Stated exercise:
Can you reproduce every line of the entries below word for word, omitting the pictures?

┏━━

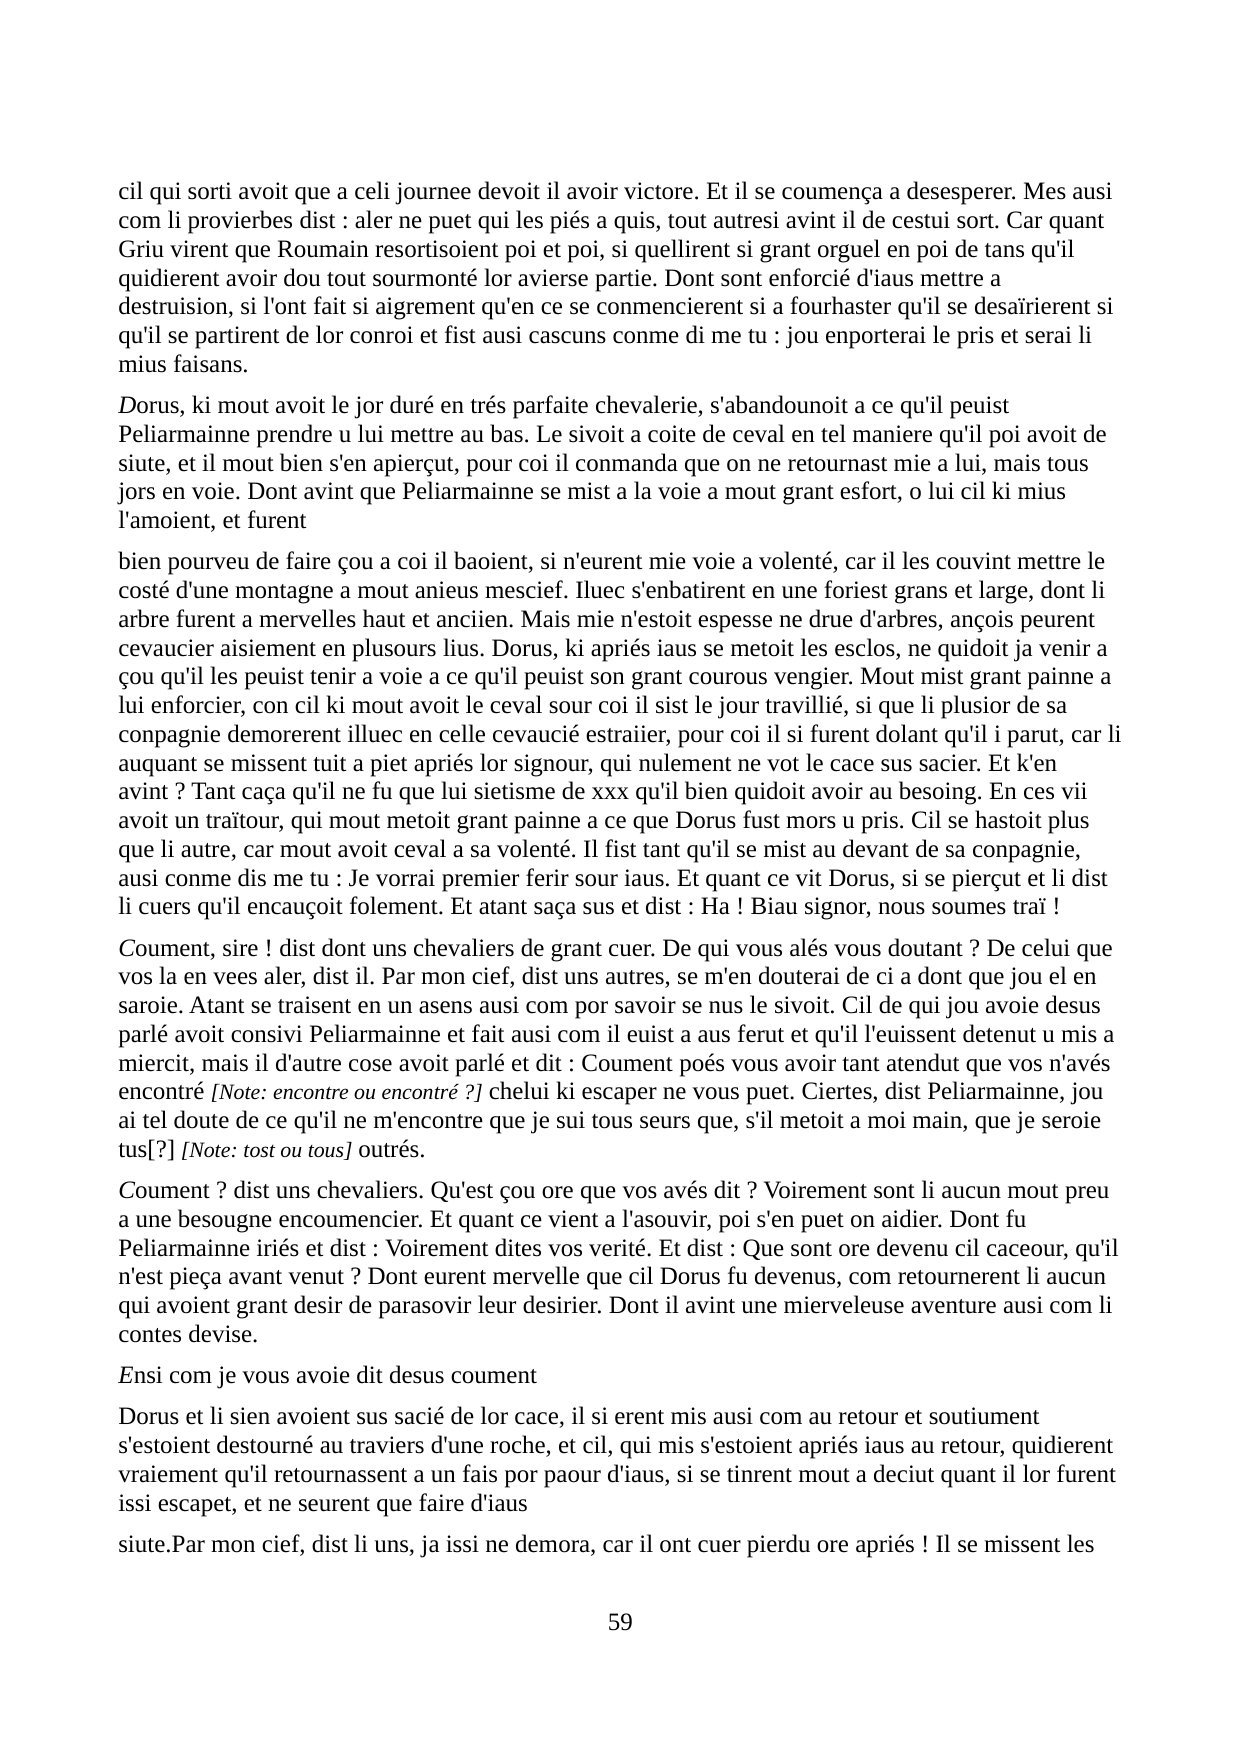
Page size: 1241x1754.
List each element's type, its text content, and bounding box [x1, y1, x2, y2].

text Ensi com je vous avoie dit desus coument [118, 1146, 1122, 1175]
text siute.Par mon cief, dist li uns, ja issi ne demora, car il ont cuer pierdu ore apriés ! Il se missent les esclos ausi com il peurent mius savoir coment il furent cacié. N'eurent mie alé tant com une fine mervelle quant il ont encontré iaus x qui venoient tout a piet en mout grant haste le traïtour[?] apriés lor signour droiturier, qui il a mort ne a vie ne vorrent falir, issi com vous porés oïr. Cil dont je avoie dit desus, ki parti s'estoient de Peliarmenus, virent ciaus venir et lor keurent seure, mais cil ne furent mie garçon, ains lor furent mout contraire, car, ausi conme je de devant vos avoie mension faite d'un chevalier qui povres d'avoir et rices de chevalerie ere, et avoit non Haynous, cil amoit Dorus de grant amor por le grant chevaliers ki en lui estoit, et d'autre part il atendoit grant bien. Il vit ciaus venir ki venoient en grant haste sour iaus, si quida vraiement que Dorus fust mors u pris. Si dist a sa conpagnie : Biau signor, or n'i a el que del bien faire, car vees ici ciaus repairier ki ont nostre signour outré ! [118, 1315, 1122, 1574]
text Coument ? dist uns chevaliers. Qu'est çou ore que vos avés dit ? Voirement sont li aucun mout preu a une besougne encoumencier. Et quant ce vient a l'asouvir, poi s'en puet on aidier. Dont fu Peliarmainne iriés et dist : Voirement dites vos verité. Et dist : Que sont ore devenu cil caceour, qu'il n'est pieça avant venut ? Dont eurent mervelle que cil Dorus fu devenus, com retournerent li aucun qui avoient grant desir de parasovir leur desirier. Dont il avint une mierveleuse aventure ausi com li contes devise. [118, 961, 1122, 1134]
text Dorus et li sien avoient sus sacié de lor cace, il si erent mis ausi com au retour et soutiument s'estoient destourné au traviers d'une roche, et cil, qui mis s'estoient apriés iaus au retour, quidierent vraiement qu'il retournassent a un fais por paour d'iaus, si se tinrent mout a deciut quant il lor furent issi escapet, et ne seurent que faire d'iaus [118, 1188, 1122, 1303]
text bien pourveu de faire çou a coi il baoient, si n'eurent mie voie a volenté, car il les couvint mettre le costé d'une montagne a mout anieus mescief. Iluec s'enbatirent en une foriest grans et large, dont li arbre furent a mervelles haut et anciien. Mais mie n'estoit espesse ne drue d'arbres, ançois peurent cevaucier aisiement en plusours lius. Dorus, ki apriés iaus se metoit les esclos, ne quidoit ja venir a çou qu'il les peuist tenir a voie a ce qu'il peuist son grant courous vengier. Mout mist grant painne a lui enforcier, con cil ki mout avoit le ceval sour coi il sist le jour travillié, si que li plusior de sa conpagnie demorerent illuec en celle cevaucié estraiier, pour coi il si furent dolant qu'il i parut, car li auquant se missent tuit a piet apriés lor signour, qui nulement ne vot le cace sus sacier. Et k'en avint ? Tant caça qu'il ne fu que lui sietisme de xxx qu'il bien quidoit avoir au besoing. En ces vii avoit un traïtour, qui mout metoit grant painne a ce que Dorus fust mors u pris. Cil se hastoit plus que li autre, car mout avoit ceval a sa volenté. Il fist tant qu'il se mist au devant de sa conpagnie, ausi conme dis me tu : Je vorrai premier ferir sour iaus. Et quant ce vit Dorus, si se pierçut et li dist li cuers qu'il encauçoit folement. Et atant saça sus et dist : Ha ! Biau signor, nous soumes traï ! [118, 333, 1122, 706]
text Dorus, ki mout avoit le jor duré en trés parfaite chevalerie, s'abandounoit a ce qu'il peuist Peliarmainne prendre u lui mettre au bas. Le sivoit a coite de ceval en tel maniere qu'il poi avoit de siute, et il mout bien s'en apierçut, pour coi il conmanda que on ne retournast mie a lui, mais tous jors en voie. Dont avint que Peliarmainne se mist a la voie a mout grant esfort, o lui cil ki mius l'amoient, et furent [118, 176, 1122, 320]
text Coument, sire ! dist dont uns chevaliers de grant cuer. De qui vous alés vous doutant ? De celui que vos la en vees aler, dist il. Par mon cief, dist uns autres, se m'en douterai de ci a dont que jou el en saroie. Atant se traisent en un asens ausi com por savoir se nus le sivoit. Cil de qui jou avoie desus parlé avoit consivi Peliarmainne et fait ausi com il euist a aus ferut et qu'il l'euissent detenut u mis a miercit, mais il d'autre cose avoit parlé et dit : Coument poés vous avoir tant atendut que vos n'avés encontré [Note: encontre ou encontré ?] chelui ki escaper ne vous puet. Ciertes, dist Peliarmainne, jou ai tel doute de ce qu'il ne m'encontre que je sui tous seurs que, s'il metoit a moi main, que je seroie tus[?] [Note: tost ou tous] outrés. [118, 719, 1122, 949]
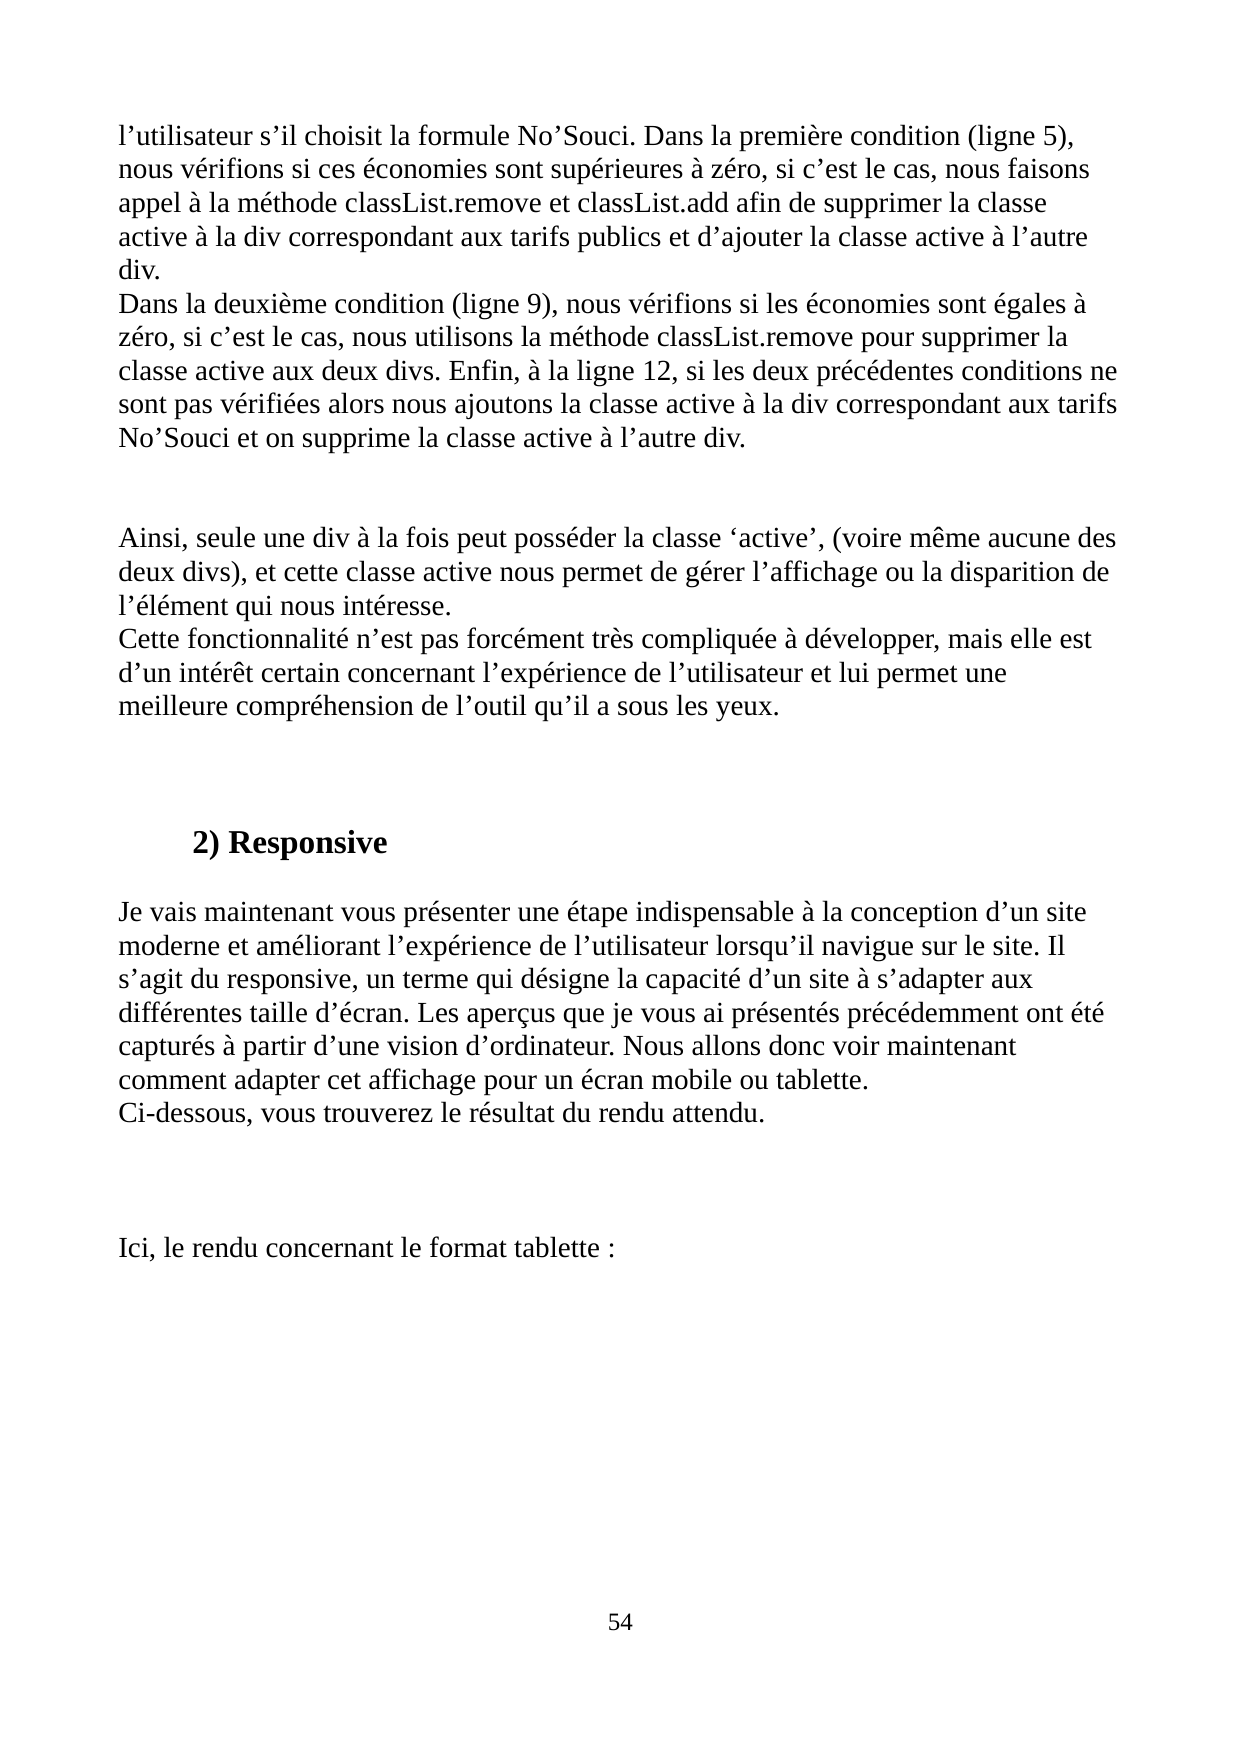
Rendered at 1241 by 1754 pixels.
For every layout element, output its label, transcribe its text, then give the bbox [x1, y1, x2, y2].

┗━━

Response to this exercise:
Page size: 1241x1754.
List each element's type, its text content, and bounding box [x1, y1, x2, y2].

text Ensi com je vous avoie dit desus coument [118, 1146, 1122, 1175]
text siute.Par mon cief, dist li uns, ja issi ne demora, car il ont cuer pierdu ore apriés ! Il se missent les esclos ausi com il peurent mius savoir coment il furent cacié. N'eurent mie alé tant com une fine mervelle quant il ont encontré iaus x qui venoient tout a piet en mout grant haste le traïtour[?] apriés lor signour droiturier, qui il a mort ne a vie ne vorrent falir, issi com vous porés oïr. Cil dont je avoie dit desus, ki parti s'estoient de Peliarmenus, virent ciaus venir et lor keurent seure, mais cil ne furent mie garçon, ains lor furent mout contraire, car, ausi conme je de devant vos avoie mension faite d'un chevalier qui povres d'avoir et rices de chevalerie ere, et avoit non Haynous, cil amoit Dorus de grant amor por le grant chevaliers ki en lui estoit, et d'autre part il atendoit grant bien. Il vit ciaus venir ki venoient en grant haste sour iaus, si quida vraiement que Dorus fust mors u pris. Si dist a sa conpagnie : Biau signor, or n'i a el que del bien faire, car vees ici ciaus repairier ki ont nostre signour outré ! [118, 1315, 1122, 1574]
text Coument ? dist uns chevaliers. Qu'est çou ore que vos avés dit ? Voirement sont li aucun mout preu a une besougne encoumencier. Et quant ce vient a l'asouvir, poi s'en puet on aidier. Dont fu Peliarmainne iriés et dist : Voirement dites vos verité. Et dist : Que sont ore devenu cil caceour, qu'il n'est pieça avant venut ? Dont eurent mervelle que cil Dorus fu devenus, com retournerent li aucun qui avoient grant desir de parasovir leur desirier. Dont il avint une mierveleuse aventure ausi com li contes devise. [118, 961, 1122, 1134]
text Dorus et li sien avoient sus sacié de lor cace, il si erent mis ausi com au retour et soutiument s'estoient destourné au traviers d'une roche, et cil, qui mis s'estoient apriés iaus au retour, quidierent vraiement qu'il retournassent a un fais por paour d'iaus, si se tinrent mout a deciut quant il lor furent issi escapet, et ne seurent que faire d'iaus [118, 1188, 1122, 1303]
text bien pourveu de faire çou a coi il baoient, si n'eurent mie voie a volenté, car il les couvint mettre le costé d'une montagne a mout anieus mescief. Iluec s'enbatirent en une foriest grans et large, dont li arbre furent a mervelles haut et anciien. Mais mie n'estoit espesse ne drue d'arbres, ançois peurent cevaucier aisiement en plusours lius. Dorus, ki apriés iaus se metoit les esclos, ne quidoit ja venir a çou qu'il les peuist tenir a voie a ce qu'il peuist son grant courous vengier. Mout mist grant painne a lui enforcier, con cil ki mout avoit le ceval sour coi il sist le jour travillié, si que li plusior de sa conpagnie demorerent illuec en celle cevaucié estraiier, pour coi il si furent dolant qu'il i parut, car li auquant se missent tuit a piet apriés lor signour, qui nulement ne vot le cace sus sacier. Et k'en avint ? Tant caça qu'il ne fu que lui sietisme de xxx qu'il bien quidoit avoir au besoing. En ces vii avoit un traïtour, qui mout metoit grant painne a ce que Dorus fust mors u pris. Cil se hastoit plus que li autre, car mout avoit ceval a sa volenté. Il fist tant qu'il se mist au devant de sa conpagnie, ausi conme dis me tu : Je vorrai premier ferir sour iaus. Et quant ce vit Dorus, si se pierçut et li dist li cuers qu'il encauçoit folement. Et atant saça sus et dist : Ha ! Biau signor, nous soumes traï ! [118, 333, 1122, 706]
text Dorus, ki mout avoit le jor duré en trés parfaite chevalerie, s'abandounoit a ce qu'il peuist Peliarmainne prendre u lui mettre au bas. Le sivoit a coite de ceval en tel maniere qu'il poi avoit de siute, et il mout bien s'en apierçut, pour coi il conmanda que on ne retournast mie a lui, mais tous jors en voie. Dont avint que Peliarmainne se mist a la voie a mout grant esfort, o lui cil ki mius l'amoient, et furent [118, 176, 1122, 320]
text Coument, sire ! dist dont uns chevaliers de grant cuer. De qui vous alés vous doutant ? De celui que vos la en vees aler, dist il. Par mon cief, dist uns autres, se m'en douterai de ci a dont que jou el en saroie. Atant se traisent en un asens ausi com por savoir se nus le sivoit. Cil de qui jou avoie desus parlé avoit consivi Peliarmainne et fait ausi com il euist a aus ferut et qu'il l'euissent detenut u mis a miercit, mais il d'autre cose avoit parlé et dit : Coument poés vous avoir tant atendut que vos n'avés encontré [Note: encontre ou encontré ?] chelui ki escaper ne vous puet. Ciertes, dist Peliarmainne, jou ai tel doute de ce qu'il ne m'encontre que je sui tous seurs que, s'il metoit a moi main, que je seroie tus[?] [Note: tost ou tous] outrés. [118, 719, 1122, 949]
Rendered at 1241 by 1754 pixels.
For every layout element, output its label, transcribe its text, then give the bbox [x1, y1, x2, y2].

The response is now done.